The first sentence of the section titled “STOCKHOLDER PROPOSALS OR NOMINATIONS TO BE PRESENTED AT NEXT ANNUAL MEETING” on page 64 of the Proxy Statement is hereby amended and restated in its entirety to read as follows:

 

“Pursuant to Rule 14a-8 under the Exchange Act, some stockholder proposals may be eligible for inclusion in our proxy statement for the 2025 Annual Meeting.

 

 

 

 

The first three sentences of the third paragraph of the section titled “STOCKHOLDER PROPOSALS OR NOMINATIONS TO BE PRESENTED AT NEXT ANNUAL MEETING” on page 64 of the Proxy Statement are hereby amended and restated in their entirety to read as follows:

 

“In addition, our Bylaws provide that any stockholder intending to nominate a candidate for election to the Board or to propose any business at our 2025 Annual Meeting, other than non-binding proposals presented pursuant to Rule 14a-8 under the Exchange Act, must give notice to the Corporate Secretary at our principal executive offices, not earlier than the close of business on the 120th day nor later than the close of business on the 90th day prior to the first anniversary of the date of the preceding year’s annual meeting as first specified in the notice of meeting (without regard to any postponements or adjournments of such meeting after the notice was first given), which for 2025, will be no earlier than the close of business on February 6, 2025 nor later than the close of business on March 8, 2025. The notice must include the information specified in our Bylaws, including information concerning the nominee or proposal, as the case may be, and information concerning the proposing or nominating stockholder’s ownership of and agreements related to our stock.

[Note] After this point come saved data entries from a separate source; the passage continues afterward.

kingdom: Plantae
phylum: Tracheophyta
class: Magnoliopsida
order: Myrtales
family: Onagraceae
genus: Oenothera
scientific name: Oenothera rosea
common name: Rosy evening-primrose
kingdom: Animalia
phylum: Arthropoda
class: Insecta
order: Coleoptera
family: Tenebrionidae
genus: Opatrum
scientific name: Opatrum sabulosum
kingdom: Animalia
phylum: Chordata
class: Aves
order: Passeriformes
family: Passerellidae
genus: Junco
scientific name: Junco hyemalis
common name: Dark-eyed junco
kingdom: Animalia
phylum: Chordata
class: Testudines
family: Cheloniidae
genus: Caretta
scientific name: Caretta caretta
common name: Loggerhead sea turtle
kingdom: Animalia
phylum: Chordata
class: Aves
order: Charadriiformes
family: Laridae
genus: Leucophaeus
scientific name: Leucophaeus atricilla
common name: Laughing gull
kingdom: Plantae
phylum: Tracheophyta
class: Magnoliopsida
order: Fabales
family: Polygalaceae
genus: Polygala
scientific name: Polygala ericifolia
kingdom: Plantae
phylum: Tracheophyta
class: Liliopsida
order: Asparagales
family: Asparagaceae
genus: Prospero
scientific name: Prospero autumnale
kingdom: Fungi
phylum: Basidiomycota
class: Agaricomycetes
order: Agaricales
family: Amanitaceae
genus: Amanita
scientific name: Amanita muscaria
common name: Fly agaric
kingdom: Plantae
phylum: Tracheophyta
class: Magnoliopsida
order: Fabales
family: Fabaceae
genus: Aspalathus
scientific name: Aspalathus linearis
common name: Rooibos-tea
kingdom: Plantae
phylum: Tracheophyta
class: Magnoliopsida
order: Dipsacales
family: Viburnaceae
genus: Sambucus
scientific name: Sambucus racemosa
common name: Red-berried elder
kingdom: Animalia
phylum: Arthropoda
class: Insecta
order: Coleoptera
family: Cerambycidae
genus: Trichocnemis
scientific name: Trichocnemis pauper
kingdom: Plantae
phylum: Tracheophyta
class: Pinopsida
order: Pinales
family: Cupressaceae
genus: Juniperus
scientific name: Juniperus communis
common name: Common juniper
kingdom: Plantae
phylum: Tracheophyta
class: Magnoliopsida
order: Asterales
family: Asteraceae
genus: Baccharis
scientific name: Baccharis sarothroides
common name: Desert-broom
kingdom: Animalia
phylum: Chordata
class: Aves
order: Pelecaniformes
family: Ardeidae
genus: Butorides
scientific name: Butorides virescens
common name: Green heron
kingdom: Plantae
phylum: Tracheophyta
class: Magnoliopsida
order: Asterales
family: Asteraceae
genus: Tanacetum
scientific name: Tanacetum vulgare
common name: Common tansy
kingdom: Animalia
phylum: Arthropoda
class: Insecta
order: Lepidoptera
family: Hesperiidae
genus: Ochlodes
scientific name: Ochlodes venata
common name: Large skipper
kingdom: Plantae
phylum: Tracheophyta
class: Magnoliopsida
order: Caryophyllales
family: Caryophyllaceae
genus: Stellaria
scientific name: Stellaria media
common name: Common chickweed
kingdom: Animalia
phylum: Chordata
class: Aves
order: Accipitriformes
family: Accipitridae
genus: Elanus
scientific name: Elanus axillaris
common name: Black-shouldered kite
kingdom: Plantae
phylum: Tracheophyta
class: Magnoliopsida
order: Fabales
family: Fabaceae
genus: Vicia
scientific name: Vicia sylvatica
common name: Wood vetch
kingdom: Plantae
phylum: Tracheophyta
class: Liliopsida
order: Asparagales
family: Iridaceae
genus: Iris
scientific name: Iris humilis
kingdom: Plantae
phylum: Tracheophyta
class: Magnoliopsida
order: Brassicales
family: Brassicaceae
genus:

If the 2025 Annual Meeting is held more than 30 days before or more than 60 days after the first anniversary of the date of the 2024 Annual Meeting, the stockholder must submit notice of any such nomination and of any such proposal that is not made pursuant to Rule 14a-8 by the later of the 90th day prior to the 2025 Annual Meeting or the 10th day following the date on which public announcement of the date of such meeting is first made.

 

Except as specifically supplemented by the information contained herein, all information set forth in the Proxy Statement remains unchanged. This Supplement does not provide all of the information that is important to your voting decisions at the Annual Meeting. The Proxy Statement contains other important additional information. We encourage you to carefully read this Supplement together with the Proxy Statement in their entirety. If you have already returned your proxy or voting instruction card or provided voting instructions, you do not need to take any action unless you wish to change your vote.